The Senate Commerce Committee released yesterday, and posted on its web site today, a Verizon-funded push-poll that not surprisingly finds 1. Most Americans want competition in cable and 2. Most Americans are opposed to “onerous” (that’s the word used by the supposedly independent “bi-partisan” write-up of the poll results) net neutrality regulations.
Now, it’s probably true that most people, in any kind of poll, would say they favor competition in the cable market. It might be true that most people wouldn’t want net neutrality if they understood the debate, but this poll sure doesn’t give even a remotely fair temperature reading on this matter.
Check out the poll’s loaded question on net neutrality:
Which of the following two items do you think is the most important to you:
Delivering the benefits of new TV and video choice so consumers will see increased competition and lower prices for cable TV
OR
Enhancing Internet neutrality by barring high speed internet providers from offering specialized services like faster speed and increased security for a fee
Faced with this choice, is it any surprise that 66% of the 800 registered voters surveyed (91% of whom were clueless about net neutrality) opted for the delightful delivery of benefits of new video choices over the insidious barring of cool new services such as faster broadband and better security?
The survey, conducted by not one but two bought-and-paid-for political polling firms, Public Opinion Strategies and The Glover Park Group, is just routine message manipulation by the pollsters — that’s what they get paid for, and hey, everybody has to make a living. But the fact that once again, the United States Senate is disseminating corporate propaganda on one of its most powerful committee’s web sites, funded by stiffs like you and me, should get everybody hopping mad.
There was a time when the Congress pretended, at least, to not be in the pockets of powerful interest groups. The Senate Commerce Committee has given up even a thin veneer of working for the public. It’s working for Verizon now.
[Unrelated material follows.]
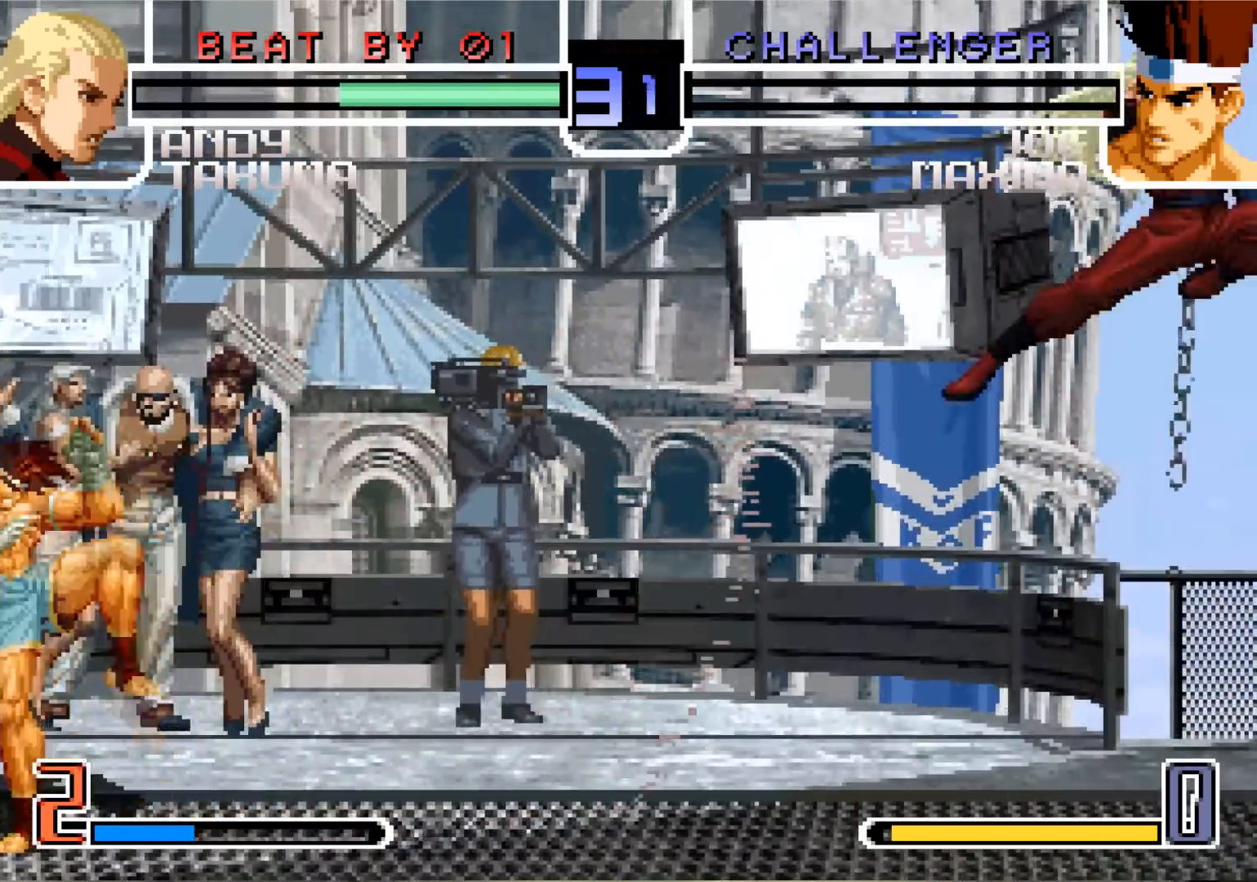
{"buttons": ["R1"], "left_stick": "center", "events": [[17, "left_stick", "left"], [301, "left_stick", "down"], [434, "left_stick", "center"], [451, "R1", "down"]]}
I’d feel this way if the Committee had posted a Google-sponsored poll on its web site, pitching the opposite position. If the political process has become so bad that even pretense of independent-minded lawmaking is too much work, we’re all in trouble.
All of this shameless propagation of corporate-sponsored lobbying dreck reflects nothing other than last-ditch desperation by Committee Chairman Ted Stevens (R-AK), who is almost out of time to pass his telecom reform bill before this Congress is history. After intensive lobbying, Senator Stevens still doesn’t have the 60 votes he needs to shut down a filibuster on the bill.